In Spring 2023, Dr. d'Urso taught QSS 30.23/GOVT 83.30, formally titled Ethnoracial Identities in Politics and Society. The course focuses on understanding ethnoracial identities that may not fit into preexisting categories and examines the unique quantitative challenges associated with studying and understanding such categories. The goals of the course were for the students (1) to develop a nuanced understanding of ethnoracial identities beyond existing categories and (2) to learn quantitative methods appropriate for analyzing these identities. The culminating project in QSS 30.23/GOVT 83.30 was centered on how to study populations quantitatively when simple ethnoracial labels do not exist to capture complex identities.
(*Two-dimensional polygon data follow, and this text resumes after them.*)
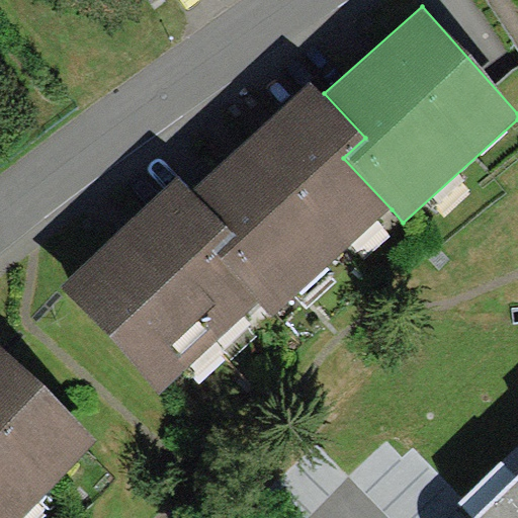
[(324,93),(311,80),(191,191),(231,233),(210,252),(258,301),(274,319),(392,209),(343,158),(365,138),(324,93)]
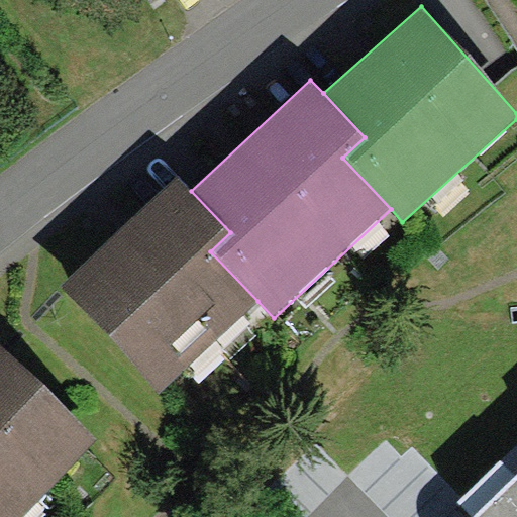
[(191,191),(179,177),(61,289),(161,393),(257,301),(210,251),(230,232),(191,191)]
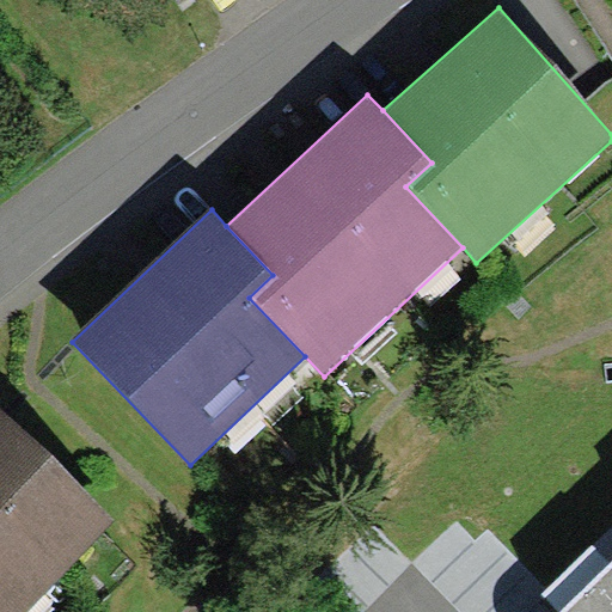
[(0,611),(25,611),(115,519),(0,411),(0,611)]
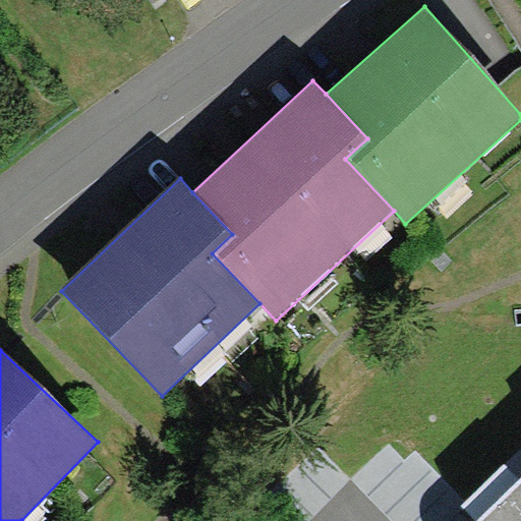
[(520,520),(520,477),(476,520),(520,520)]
The abstract of Dr. d'Urso's article is as follows:
How do White Americans evaluate the politics of belonging in the United States across different ethnoreligious identity categories? This paper examines this question through two competing frameworks. On the one hand, given the salience of anti-Muslim attitudes in the United States, we consider whether White Americans penalize Muslim immigrants to the United States regardless of their ethnoracial background. On the other hand, Muslim identity is often conflated by the general public with Middle Eastern and North African (MENA) ethnoracial identity. We argue MENA-Muslim identity should be understood through the lens of intersectionality. In this case, White Americans may penalize MENA-Muslims immigrants to the United States more than Muslims from other ethnoracial groups. We test these two frameworks through a conjoint experimental design wherein respondents are asked to evaluate immigrants and indicate to whom the United States should give a green card—signaling legal belonging—and how likely the immigrant is to assimilate into America—signaling cultural belonging. Although White Americans believe White Muslims may assimilate better to the United States relative to MENA-Muslims, race does not moderate how White Americans evaluate who should be allowed to belong in the United States.